[A Wanderer in Florence by E. V. Lucas]@TWC D-Link bookA Wanderer in Florence CHAPTER VII 1/30
CHAPTER VII. Or San Michele and the Palazzo Vecchio The little Bigallo--The Misericordia--Or San Michele--Andrea Orcagna--The Tabernacle--Old Glass--A company of stone saints--Donatello's S.George--Dante conferences--The Guilds of Florence--The Palazzo Vecchio--Two Towers--Bandinelli's group--The Marzocco--The Piazza della Signoria--Orcagna's Loggia--Cellini and Cosimo--The Perseus--Verrocchio's dolphin--The Great Council Hall--Leonardo da Vinci and Michelangelo's cartoons--Bandinelli's malice--The Palazzo Vecchio as a home--Two cells and the bell of independence. Let us now proceed along the Via Calzaioli (which means street of the stocking-makers), running away from the Piazza del Duomo to the Piazza della Signoria.
The fascinatingly pretty building at the corner, opposite Pisano's Baptistery doors, is the Bigallo, in the loggia of which foundling children used to be displayed in the hope that passers-by might pity them sufficiently to make them presents or even adopt them; but this custom continues no longer.

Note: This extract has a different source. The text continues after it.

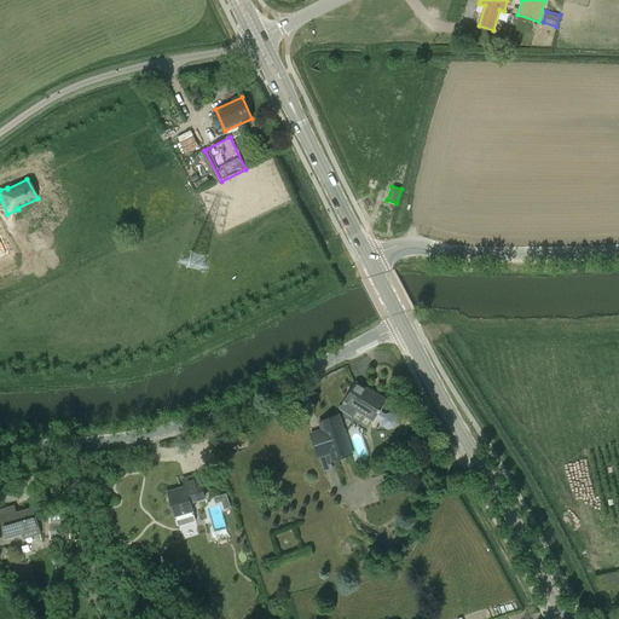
[(385,414),(379,410),(385,400),(357,382),(340,409),(352,416),(357,410),(372,420),(375,416),(381,420),(382,426),(388,428),(393,427),(398,421),(395,416),(391,412),(385,414)]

The Bigallo was designed, it is thought, by Orcagna, and it is worth the minutest study. The Company of the Bigallo, which is no longer an active force, was one of the benevolent societies of old Florence.
But the greatest of these societies, still busy and merciful, is the Misericordia, whose head-quarters are just across the Via Calzaioli, in the piazza, facing the campanile, a company of Florentines pledged at a moment's notice, no matter on what they may be engaged, to assist in any charitable work of necessity.
For the most part they carry ambulances to the scenes of accident and perform the last offices for the dead in the poorer districts.